Però, con almeno due caveat. Primo, la tecnologia non è ancora pienamente matura (in special modo, quella per la cattura diretta della CO2 dall’atmosfera) e i costi di abbattimento sono ancora alti. Secondo, rimane il problema geopolitico delle importazioni di energia da paesi a possibile rischio politico. La questione etica della sottrazione di risorse in paesi in via di sviluppo, invece, è da ridimensionare: trattandosi di risorse rinnovabili non vi sarebbe il graduale esaurimento di risorse stock in quei paesi.

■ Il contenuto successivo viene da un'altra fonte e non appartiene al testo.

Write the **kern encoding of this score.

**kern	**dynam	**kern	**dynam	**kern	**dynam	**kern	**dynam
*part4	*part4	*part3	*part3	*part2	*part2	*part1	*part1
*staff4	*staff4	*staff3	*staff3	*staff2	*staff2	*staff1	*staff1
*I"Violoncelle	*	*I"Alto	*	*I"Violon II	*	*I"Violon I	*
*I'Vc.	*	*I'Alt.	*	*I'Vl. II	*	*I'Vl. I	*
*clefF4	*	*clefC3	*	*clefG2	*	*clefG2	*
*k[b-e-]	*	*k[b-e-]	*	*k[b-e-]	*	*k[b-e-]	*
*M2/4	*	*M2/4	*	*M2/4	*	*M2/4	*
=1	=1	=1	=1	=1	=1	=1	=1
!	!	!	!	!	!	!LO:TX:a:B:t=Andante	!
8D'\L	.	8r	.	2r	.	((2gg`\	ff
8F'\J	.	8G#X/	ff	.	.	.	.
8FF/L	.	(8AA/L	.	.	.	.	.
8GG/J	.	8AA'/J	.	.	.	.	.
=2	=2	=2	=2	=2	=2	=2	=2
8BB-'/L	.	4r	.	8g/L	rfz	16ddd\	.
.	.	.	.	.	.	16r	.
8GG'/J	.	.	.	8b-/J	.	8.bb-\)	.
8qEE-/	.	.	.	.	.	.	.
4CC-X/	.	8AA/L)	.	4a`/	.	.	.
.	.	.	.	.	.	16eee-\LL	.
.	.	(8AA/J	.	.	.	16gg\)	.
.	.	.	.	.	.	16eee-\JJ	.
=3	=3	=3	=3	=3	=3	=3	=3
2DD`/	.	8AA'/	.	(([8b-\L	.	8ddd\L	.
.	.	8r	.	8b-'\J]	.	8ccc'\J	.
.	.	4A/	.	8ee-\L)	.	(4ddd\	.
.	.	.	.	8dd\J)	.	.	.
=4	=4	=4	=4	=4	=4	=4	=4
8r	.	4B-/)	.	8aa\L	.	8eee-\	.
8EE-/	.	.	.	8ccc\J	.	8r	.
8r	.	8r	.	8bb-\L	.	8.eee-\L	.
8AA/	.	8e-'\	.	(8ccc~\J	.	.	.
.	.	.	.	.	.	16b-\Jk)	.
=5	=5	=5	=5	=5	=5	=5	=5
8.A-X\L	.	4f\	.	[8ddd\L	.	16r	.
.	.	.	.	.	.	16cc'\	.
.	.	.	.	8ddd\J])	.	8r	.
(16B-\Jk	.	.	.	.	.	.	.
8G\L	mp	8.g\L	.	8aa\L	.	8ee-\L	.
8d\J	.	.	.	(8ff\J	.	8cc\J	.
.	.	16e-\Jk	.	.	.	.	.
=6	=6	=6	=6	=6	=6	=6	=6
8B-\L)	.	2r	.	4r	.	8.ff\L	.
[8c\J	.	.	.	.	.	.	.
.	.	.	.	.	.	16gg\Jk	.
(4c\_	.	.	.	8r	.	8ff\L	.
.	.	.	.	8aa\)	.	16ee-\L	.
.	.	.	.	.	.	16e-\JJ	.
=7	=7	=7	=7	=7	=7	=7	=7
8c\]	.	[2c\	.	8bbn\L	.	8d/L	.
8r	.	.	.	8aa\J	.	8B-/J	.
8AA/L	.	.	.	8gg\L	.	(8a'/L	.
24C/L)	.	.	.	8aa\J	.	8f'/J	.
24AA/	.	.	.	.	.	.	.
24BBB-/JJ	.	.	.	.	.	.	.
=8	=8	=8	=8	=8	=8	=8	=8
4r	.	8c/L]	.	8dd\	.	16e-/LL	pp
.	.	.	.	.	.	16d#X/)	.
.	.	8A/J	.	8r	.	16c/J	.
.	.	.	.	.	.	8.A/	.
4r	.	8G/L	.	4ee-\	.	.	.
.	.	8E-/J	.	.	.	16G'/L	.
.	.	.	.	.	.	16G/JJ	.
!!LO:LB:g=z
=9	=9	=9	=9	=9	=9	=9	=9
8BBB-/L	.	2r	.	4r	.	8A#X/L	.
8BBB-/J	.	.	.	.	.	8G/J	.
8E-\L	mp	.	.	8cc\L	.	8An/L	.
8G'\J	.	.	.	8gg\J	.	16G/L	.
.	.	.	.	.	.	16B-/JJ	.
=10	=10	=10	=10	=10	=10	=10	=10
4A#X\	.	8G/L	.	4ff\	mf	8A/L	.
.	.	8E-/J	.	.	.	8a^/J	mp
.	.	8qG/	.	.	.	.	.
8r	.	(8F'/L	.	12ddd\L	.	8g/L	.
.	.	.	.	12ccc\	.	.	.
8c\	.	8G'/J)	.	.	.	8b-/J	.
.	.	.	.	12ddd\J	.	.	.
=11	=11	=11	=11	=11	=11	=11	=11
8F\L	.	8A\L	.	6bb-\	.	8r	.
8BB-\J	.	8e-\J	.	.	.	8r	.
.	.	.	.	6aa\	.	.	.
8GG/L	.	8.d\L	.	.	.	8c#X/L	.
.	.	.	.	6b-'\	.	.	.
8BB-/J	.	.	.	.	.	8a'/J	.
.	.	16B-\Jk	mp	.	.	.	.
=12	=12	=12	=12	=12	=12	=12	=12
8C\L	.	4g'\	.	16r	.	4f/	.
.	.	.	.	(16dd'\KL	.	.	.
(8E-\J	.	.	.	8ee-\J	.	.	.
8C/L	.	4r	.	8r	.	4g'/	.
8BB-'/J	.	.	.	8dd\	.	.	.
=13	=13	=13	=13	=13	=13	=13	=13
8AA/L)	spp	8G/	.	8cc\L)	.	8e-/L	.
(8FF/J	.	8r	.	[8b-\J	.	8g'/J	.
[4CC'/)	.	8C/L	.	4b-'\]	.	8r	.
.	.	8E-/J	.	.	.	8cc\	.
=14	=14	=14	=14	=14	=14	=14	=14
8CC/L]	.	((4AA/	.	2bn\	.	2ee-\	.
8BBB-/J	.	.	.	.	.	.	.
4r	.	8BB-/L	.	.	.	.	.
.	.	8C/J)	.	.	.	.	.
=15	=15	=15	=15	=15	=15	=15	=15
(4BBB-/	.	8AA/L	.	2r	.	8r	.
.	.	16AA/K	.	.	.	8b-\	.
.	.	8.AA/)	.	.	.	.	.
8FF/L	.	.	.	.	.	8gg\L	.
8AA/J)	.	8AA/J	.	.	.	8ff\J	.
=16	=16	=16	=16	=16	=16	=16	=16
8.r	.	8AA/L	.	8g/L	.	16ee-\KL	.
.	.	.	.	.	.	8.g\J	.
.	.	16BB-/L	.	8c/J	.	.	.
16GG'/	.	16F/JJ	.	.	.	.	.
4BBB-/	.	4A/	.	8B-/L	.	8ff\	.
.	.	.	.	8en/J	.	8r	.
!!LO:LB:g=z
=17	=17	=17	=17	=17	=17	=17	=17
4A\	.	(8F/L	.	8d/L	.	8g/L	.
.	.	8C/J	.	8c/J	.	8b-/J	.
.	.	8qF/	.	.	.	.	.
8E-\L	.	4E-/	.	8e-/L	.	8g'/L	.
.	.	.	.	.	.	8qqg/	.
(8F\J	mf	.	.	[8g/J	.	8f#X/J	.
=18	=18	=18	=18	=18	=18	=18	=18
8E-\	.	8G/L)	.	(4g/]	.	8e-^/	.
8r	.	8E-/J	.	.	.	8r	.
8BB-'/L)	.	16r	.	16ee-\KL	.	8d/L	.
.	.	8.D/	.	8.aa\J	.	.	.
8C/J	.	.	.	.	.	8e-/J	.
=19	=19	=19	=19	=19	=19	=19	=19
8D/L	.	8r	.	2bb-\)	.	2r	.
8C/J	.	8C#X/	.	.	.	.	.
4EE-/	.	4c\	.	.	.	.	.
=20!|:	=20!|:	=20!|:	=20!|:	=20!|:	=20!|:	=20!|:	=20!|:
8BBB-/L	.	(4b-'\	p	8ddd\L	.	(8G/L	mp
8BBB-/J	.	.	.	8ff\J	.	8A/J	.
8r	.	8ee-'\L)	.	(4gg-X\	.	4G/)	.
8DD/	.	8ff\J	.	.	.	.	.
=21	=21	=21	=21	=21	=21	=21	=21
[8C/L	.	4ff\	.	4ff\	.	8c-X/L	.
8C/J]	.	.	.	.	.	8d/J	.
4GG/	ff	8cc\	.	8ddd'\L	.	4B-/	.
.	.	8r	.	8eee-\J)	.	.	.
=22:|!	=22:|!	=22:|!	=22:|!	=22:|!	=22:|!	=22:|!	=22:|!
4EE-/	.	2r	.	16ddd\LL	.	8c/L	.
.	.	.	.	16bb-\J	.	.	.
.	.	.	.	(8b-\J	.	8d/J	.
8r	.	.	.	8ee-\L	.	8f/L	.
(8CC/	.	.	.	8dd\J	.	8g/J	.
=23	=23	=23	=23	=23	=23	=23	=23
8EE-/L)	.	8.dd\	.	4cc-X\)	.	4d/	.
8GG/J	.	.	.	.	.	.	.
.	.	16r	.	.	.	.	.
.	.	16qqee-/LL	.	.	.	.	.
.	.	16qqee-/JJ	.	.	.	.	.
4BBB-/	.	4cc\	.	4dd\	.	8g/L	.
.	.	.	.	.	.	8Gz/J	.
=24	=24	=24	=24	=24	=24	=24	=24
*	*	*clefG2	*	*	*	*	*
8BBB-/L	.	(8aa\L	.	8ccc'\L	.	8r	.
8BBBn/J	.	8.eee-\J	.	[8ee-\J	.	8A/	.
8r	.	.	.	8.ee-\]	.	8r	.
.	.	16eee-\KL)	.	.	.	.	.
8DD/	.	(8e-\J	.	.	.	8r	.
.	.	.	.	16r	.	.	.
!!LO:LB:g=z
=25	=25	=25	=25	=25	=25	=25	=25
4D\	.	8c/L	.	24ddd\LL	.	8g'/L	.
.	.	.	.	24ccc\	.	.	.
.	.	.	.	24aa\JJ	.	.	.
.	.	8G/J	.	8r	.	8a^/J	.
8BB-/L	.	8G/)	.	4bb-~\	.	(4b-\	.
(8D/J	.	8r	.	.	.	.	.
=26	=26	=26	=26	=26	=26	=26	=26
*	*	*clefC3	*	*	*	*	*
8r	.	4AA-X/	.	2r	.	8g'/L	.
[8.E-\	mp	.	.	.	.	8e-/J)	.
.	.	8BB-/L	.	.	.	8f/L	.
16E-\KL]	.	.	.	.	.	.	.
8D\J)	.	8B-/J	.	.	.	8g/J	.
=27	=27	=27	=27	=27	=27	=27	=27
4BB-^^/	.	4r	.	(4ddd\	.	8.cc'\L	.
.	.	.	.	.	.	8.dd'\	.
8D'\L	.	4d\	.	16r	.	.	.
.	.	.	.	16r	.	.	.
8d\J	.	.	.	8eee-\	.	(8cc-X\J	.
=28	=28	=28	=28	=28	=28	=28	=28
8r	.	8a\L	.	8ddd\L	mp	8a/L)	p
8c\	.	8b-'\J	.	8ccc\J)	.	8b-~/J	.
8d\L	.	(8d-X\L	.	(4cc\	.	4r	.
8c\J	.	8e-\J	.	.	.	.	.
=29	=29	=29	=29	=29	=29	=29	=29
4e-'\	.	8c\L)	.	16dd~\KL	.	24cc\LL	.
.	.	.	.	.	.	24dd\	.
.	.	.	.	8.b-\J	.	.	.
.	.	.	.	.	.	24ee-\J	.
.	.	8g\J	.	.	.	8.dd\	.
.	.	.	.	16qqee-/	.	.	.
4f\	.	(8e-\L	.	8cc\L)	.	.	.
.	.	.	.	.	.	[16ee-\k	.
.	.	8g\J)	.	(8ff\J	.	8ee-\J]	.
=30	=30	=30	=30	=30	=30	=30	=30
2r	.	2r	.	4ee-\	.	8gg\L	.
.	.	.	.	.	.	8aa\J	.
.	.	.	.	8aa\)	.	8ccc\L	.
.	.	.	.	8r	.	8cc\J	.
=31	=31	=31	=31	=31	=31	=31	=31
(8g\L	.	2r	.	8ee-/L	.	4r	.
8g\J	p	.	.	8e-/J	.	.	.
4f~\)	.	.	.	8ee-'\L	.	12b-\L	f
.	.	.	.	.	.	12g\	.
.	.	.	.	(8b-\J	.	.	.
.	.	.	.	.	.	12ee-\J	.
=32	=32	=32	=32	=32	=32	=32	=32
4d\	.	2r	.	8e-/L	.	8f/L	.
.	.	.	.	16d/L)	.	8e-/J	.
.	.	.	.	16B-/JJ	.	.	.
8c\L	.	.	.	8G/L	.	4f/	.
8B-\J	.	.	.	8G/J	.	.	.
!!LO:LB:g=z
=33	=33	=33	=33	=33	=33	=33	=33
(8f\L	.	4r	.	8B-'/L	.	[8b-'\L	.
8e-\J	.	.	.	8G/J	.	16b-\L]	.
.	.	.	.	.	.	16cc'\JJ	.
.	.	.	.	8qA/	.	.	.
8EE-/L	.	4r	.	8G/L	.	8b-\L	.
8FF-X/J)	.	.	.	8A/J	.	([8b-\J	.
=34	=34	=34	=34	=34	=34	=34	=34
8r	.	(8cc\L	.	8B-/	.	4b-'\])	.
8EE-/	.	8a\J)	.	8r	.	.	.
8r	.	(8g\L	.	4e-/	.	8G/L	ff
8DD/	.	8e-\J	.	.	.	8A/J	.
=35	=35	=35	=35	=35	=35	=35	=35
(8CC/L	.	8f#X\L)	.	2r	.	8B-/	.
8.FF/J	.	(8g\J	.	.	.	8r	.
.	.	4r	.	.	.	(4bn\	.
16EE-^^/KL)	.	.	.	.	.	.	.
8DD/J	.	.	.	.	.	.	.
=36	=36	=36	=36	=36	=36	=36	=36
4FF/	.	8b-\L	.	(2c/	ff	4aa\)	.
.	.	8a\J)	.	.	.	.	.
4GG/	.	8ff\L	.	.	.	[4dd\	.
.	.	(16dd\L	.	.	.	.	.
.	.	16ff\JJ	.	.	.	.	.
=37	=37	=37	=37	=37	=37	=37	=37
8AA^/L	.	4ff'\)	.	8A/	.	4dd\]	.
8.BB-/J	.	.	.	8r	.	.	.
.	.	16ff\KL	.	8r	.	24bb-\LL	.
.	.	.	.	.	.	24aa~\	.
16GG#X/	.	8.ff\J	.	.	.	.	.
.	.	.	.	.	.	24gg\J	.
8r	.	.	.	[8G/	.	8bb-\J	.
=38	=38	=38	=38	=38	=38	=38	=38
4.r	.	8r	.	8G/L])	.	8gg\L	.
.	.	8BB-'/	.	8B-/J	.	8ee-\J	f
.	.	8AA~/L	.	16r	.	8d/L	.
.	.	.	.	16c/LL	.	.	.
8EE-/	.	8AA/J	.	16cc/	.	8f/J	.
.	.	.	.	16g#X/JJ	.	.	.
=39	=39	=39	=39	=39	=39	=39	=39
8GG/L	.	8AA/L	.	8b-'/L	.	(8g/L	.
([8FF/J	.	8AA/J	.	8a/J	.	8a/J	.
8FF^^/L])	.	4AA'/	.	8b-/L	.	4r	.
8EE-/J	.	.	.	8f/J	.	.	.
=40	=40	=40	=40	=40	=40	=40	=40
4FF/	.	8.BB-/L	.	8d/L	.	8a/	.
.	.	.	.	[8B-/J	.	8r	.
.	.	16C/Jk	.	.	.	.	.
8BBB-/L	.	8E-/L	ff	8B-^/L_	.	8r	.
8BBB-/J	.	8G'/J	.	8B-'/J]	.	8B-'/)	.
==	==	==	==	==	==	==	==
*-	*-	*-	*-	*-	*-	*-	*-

Dall’altro lato, i vantaggi sarebbero evidenti. Quelli ambientali, in precedenza sottolineati, ma anche quelli economici nella misura in cui questa catena di approvvigionamento consentirebbe di preservare le infrastrutture di trasporto, distribuzione e utilizzo già disponibili sia nei paesi di esportazione che in quelli di importazione (si pensi, in particolare, all’importazione di metano elettrico dai MENA usando le infrastrutture già esistenti per il gas naturale e senza la necessità di imporre il phasing out delle tecnologie di utilizzo già disponibili). 

In conclusione, una maggiore attenzione (anche politica) a questa soluzione forse consentirebbe di agevolare la transizione energetica (anche se si dovrebbe parlare più di rivoluzione che di transizione) e di rendere più realistici gli ambiziosi obiettivi di contenimento del global warming.